• PROBLEM: The expected output is each line below containing "left", copied in full.

• THE DATA:
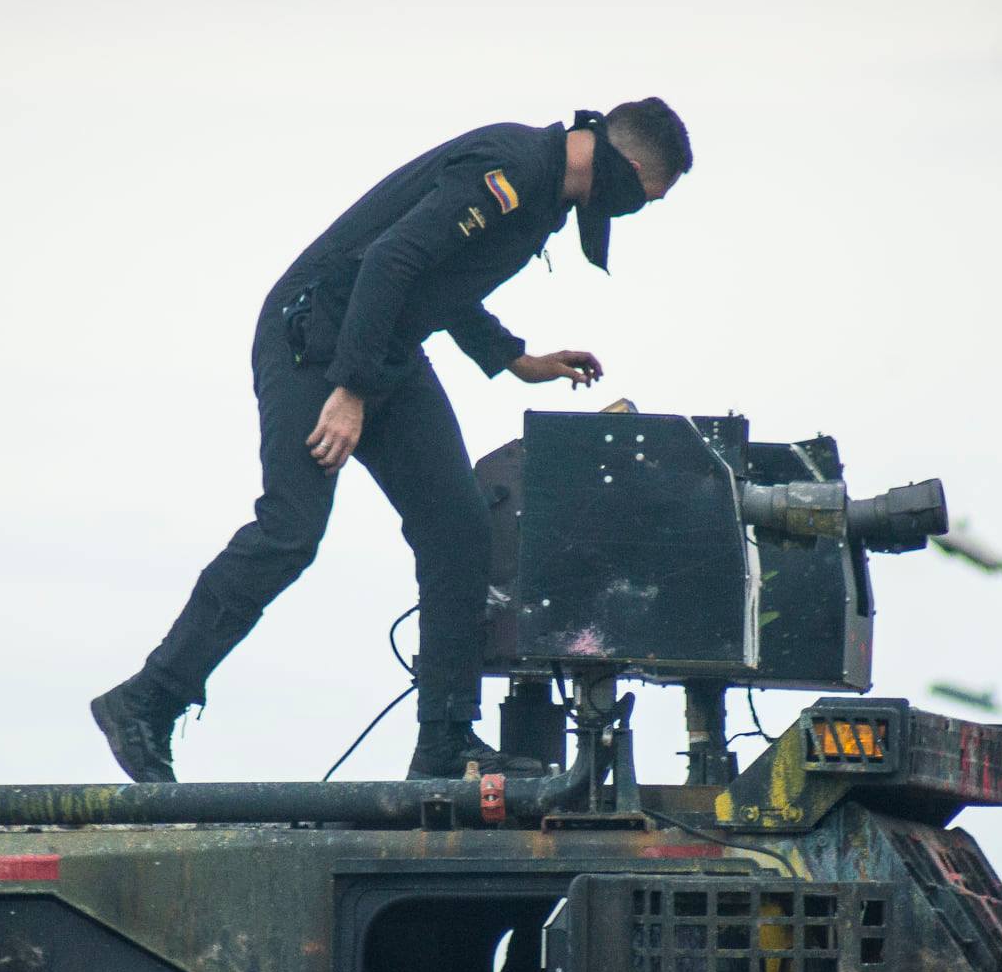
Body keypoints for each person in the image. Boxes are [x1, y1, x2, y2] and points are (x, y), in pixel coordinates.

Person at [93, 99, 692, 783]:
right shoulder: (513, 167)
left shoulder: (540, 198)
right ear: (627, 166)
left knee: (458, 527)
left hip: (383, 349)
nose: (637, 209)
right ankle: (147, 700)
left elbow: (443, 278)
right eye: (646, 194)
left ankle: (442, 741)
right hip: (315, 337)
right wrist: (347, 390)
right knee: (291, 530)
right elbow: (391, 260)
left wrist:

...

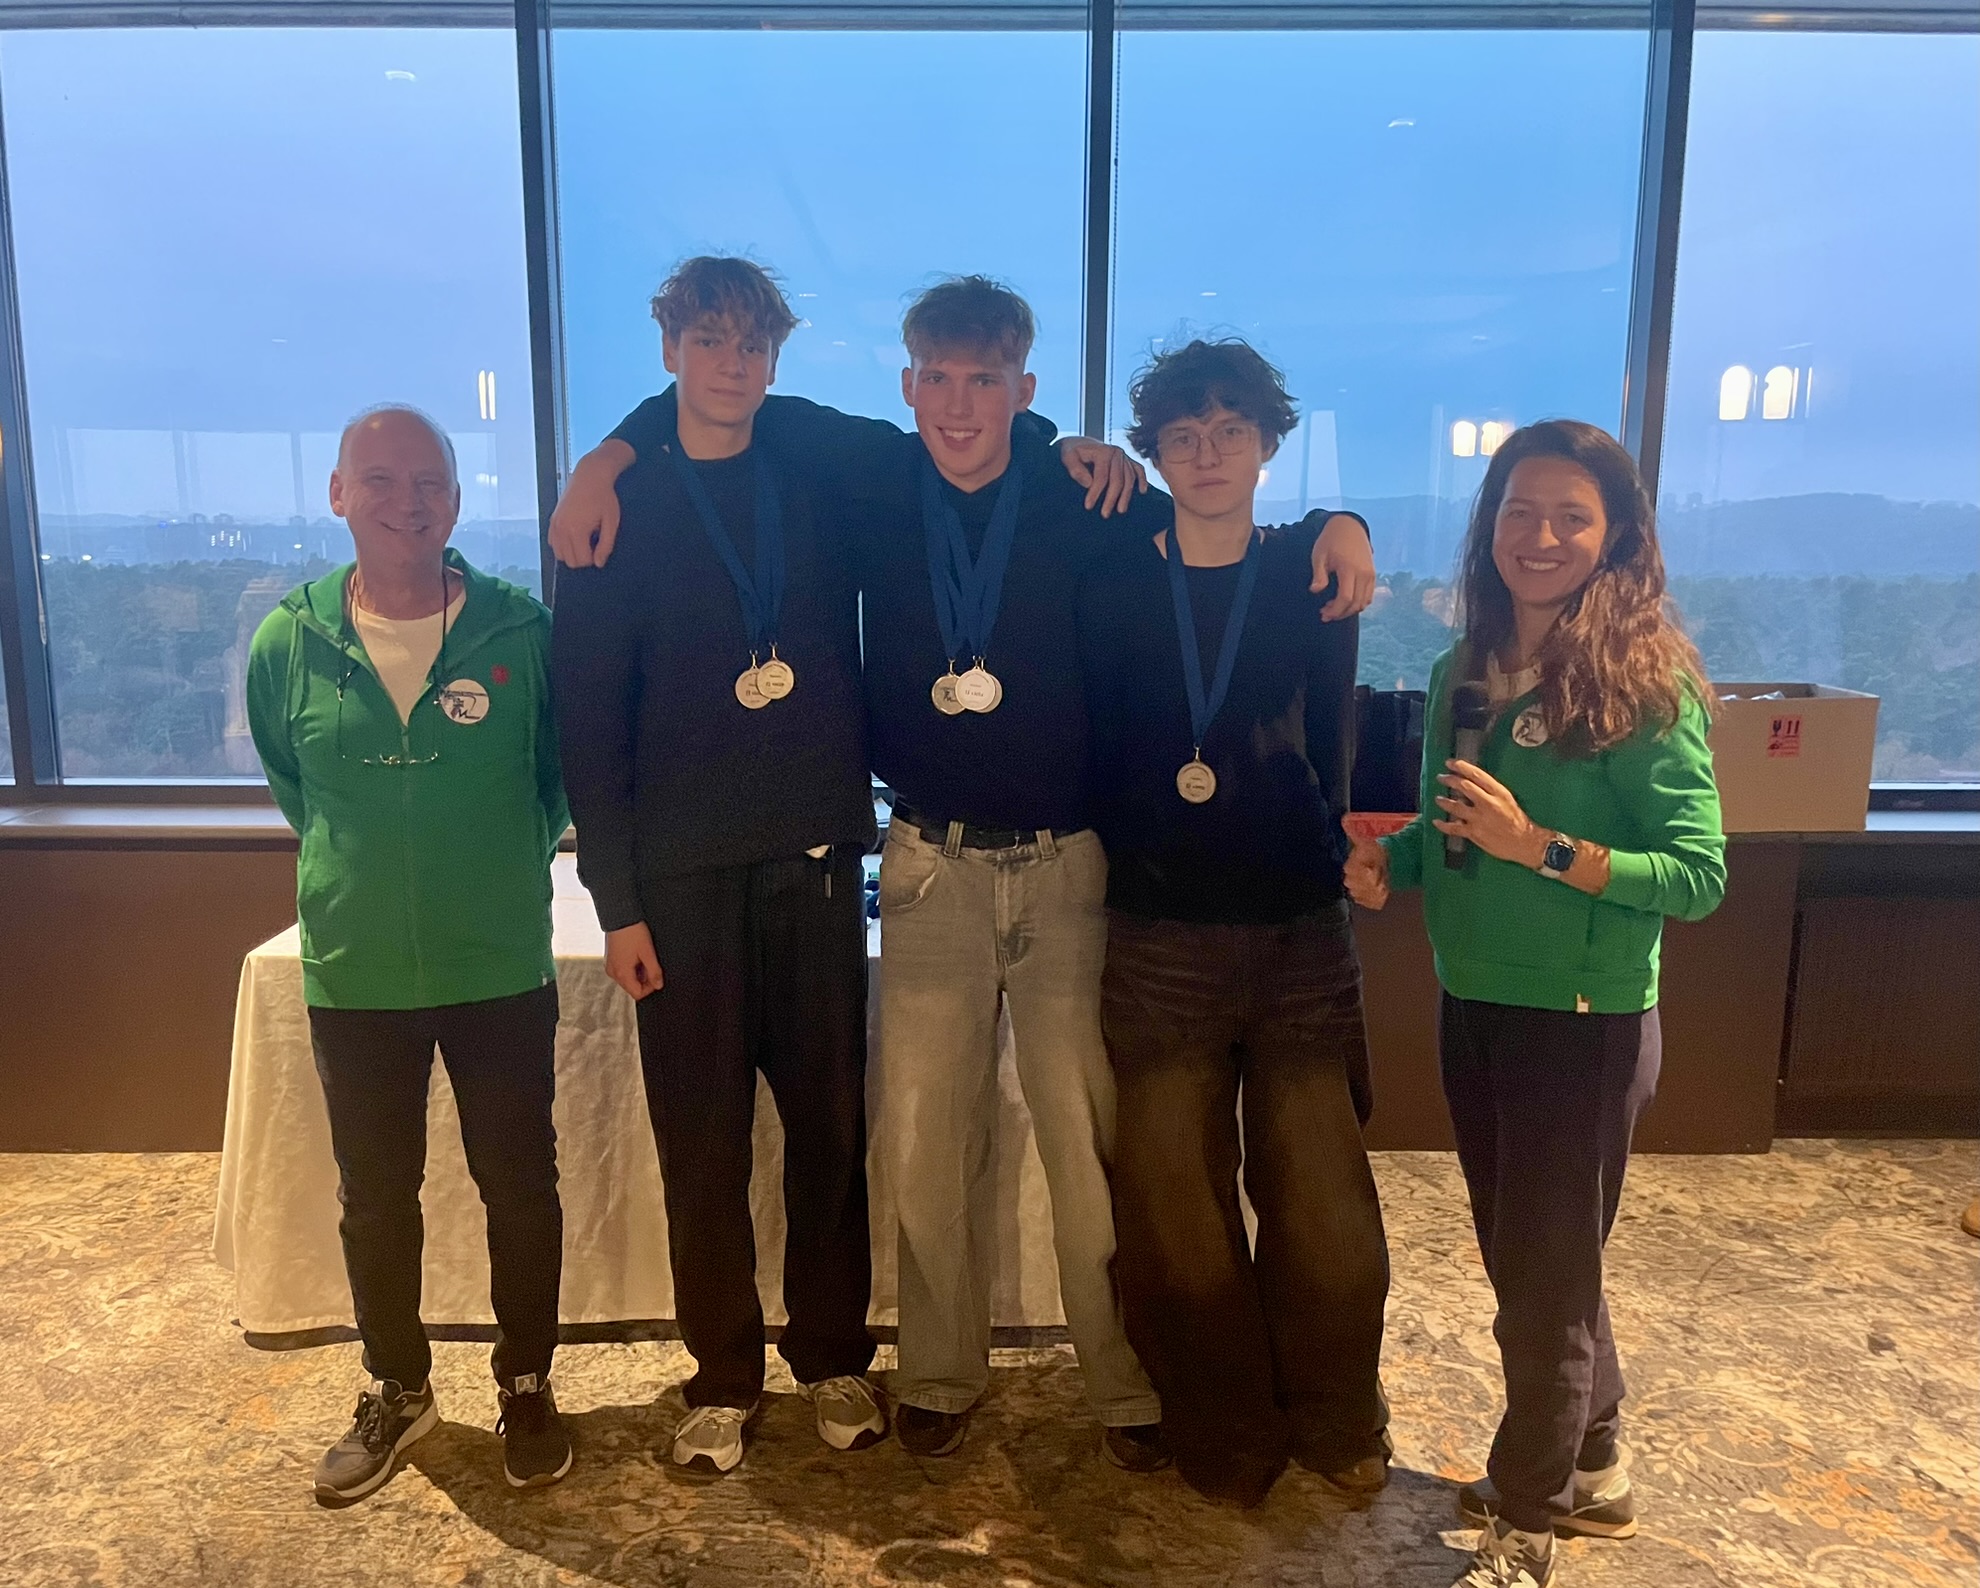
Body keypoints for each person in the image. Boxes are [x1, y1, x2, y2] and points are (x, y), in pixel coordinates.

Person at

• TASK ANSWER:
left shoulder: (540, 198)
left knee: (458, 527)
left hip: (383, 349)
left elbow: (443, 278)
left ankle: (442, 741)
left wrist:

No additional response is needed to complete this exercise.